Provided data:
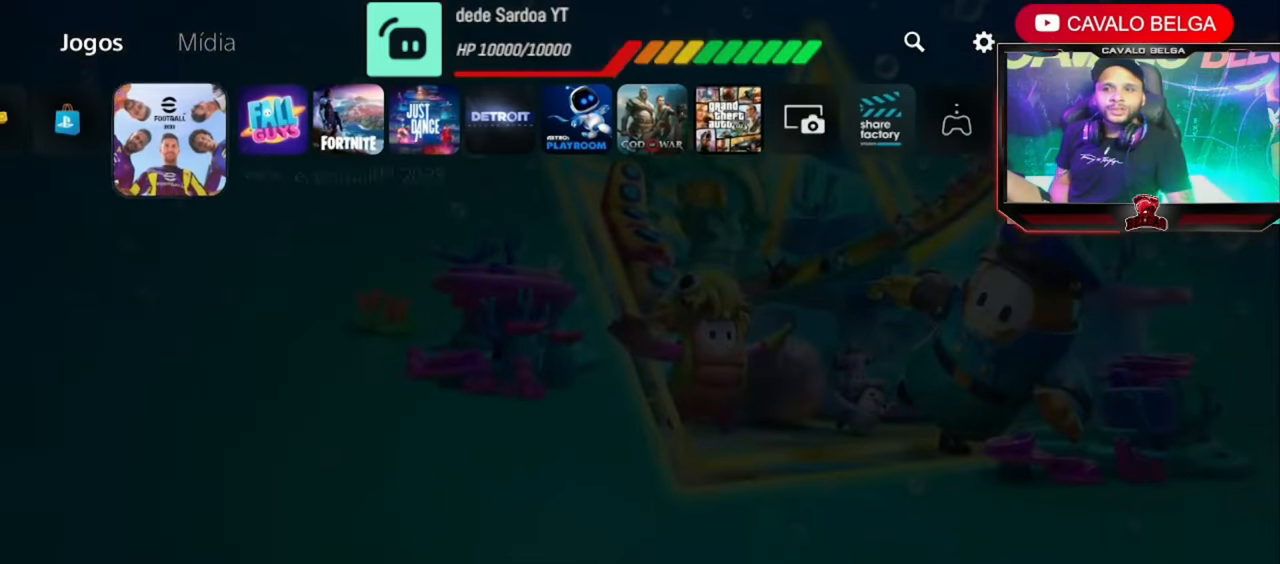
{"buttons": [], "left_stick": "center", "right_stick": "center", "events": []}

==

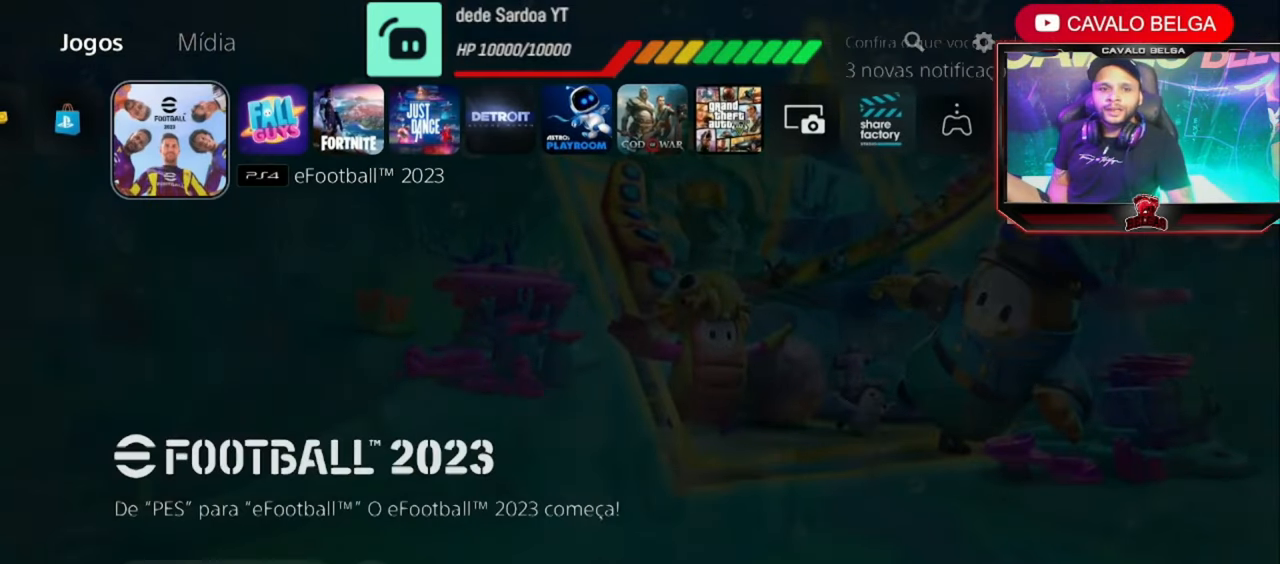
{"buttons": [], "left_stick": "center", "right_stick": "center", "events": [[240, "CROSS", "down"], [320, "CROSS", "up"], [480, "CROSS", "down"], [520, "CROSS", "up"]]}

--

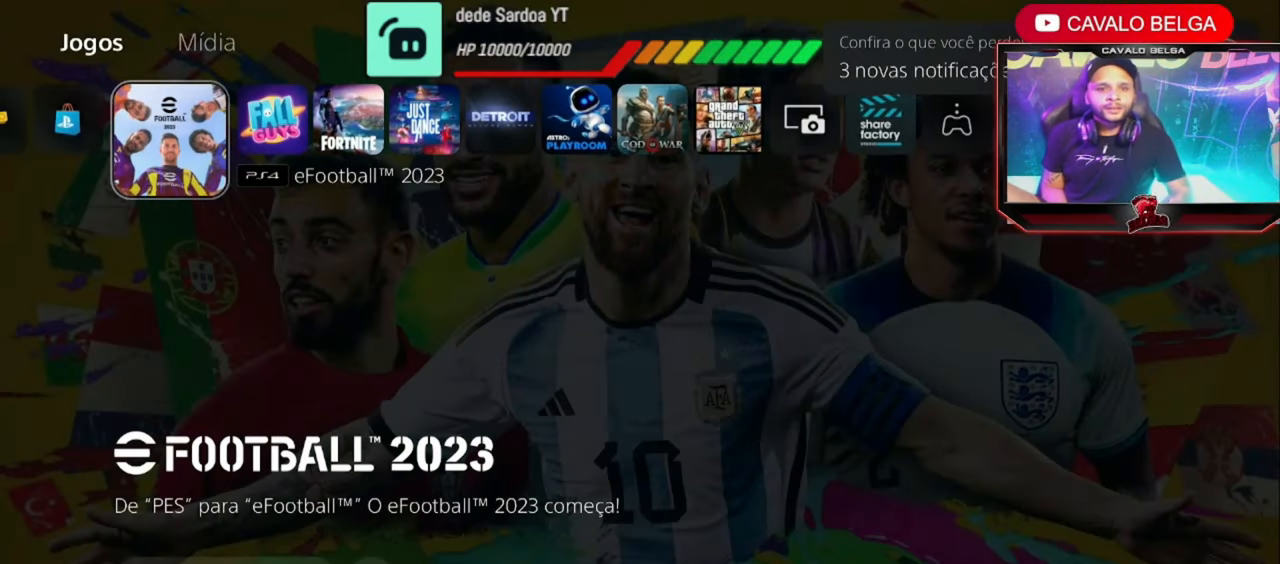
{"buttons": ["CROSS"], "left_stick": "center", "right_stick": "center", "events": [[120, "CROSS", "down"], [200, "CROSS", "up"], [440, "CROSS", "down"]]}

Exercise brief: The answer must consist of every line from the entries that holds the string "CROSS".

Expected output:
{"buttons": [], "left_stick": "center", "right_stick": "center", "events": [[240, "CROSS", "down"], [320, "CROSS", "up"], [480, "CROSS", "down"], [520, "CROSS", "up"]]}
{"buttons": ["CROSS"], "left_stick": "center", "right_stick": "center", "events": [[120, "CROSS", "down"], [200, "CROSS", "up"], [440, "CROSS", "down"]]}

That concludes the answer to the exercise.